NEW YORK — Whether to allow more exports of U.S. oil and natural gas has become a matter of political debate in Washington. But to economists, the answer is clear: The nation would benefit.
The vast majority of economists surveyed this month by The Associated Press say lifting restrictions on exports of oil and natural gas would help the economy even if it meant higher fuel prices for consumers.
More exports would encourage investment in oil and gas production and transport, create jobs, make oil and gas supplies more stable and reduce the U.S. trade deficit, they say.
As domestic energy production has boomed, drilling companies have pushed to be allowed to sell crude oil and natural gas overseas, where they can command higher prices. Such exports are restricted by decades-old energy security regulations.
Those opposed to opening trade say exports could make it more expensive for Americans to heat their homes and fill up their cars.
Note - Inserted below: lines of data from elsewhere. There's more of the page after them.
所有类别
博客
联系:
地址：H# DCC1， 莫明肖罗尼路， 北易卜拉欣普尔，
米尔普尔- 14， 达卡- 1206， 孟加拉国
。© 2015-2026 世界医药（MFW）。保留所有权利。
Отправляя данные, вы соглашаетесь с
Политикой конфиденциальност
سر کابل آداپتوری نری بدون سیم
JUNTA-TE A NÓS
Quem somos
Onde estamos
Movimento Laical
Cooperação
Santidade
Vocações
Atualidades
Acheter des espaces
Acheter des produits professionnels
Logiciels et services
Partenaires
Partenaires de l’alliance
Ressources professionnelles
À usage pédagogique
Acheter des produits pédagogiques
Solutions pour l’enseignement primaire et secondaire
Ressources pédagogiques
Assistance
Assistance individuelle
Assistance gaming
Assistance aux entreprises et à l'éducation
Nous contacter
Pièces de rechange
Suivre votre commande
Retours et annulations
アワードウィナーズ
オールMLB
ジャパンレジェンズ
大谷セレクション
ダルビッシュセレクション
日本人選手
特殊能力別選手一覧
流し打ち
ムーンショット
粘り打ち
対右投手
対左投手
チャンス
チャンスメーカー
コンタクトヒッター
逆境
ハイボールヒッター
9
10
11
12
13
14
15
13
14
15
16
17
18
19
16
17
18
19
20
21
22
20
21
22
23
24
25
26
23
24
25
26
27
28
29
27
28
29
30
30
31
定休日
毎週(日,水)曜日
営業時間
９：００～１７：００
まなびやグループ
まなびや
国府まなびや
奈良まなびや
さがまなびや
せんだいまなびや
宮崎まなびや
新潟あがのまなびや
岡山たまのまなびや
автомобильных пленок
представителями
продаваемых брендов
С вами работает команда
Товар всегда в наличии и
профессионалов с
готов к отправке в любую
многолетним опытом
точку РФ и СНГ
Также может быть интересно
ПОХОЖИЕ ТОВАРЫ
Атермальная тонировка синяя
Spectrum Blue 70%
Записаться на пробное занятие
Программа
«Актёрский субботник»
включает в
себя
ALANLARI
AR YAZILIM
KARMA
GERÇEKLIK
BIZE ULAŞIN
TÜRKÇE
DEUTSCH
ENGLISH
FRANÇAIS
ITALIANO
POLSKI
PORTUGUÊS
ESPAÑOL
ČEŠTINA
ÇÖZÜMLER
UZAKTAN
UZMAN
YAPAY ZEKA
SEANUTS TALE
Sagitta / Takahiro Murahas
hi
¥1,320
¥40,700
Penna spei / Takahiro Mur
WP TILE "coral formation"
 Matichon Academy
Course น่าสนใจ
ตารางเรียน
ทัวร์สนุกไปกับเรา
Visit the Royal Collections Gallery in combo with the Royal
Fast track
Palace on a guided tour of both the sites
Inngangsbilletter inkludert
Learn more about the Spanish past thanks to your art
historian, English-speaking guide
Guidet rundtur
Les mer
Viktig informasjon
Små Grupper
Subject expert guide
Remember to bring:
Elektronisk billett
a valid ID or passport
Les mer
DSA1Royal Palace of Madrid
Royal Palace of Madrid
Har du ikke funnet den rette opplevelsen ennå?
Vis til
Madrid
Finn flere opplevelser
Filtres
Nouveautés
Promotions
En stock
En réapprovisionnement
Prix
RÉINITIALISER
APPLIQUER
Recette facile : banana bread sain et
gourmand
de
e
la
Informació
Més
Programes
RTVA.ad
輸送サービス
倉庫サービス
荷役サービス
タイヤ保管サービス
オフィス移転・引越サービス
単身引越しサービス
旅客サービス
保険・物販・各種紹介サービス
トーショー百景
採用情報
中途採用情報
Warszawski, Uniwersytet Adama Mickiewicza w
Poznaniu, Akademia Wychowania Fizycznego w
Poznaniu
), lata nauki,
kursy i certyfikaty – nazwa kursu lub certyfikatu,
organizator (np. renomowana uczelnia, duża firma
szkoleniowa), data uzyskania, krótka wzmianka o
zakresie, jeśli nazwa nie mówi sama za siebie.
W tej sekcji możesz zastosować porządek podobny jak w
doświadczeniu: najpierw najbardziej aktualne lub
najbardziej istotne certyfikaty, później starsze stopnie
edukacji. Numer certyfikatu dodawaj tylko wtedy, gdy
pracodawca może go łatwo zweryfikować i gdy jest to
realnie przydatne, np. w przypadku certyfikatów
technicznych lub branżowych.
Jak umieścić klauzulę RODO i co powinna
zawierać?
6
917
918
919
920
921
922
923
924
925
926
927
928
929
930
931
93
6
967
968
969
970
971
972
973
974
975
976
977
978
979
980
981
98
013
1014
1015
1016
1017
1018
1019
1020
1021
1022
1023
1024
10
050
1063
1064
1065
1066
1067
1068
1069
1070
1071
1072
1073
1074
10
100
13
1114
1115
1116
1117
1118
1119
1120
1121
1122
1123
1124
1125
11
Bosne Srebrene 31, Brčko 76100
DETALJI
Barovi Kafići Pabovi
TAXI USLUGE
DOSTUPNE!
But even economists who think exports might increase fuel prices for U.S. consumers — an open question — say the overall benefit to the economy would outweigh any possible harm. It would be better to allow the exports and use tax breaks or other methods to help those struggling with higher prices, they say.
“The economy in general is better off if we can sell something to someone and bring money into the economy,” said Jerry Webman, chief economist at Oppenheimer Funds. “I’d rather deal with any side effects directly than limit our ability to do business with the world.”
The AP survey collected views of private, corporate and academic economists on a range of issues. Of the 30 economists who participated, nearly 90 percent responded that more exports of oil and gas would help the U.S. economy.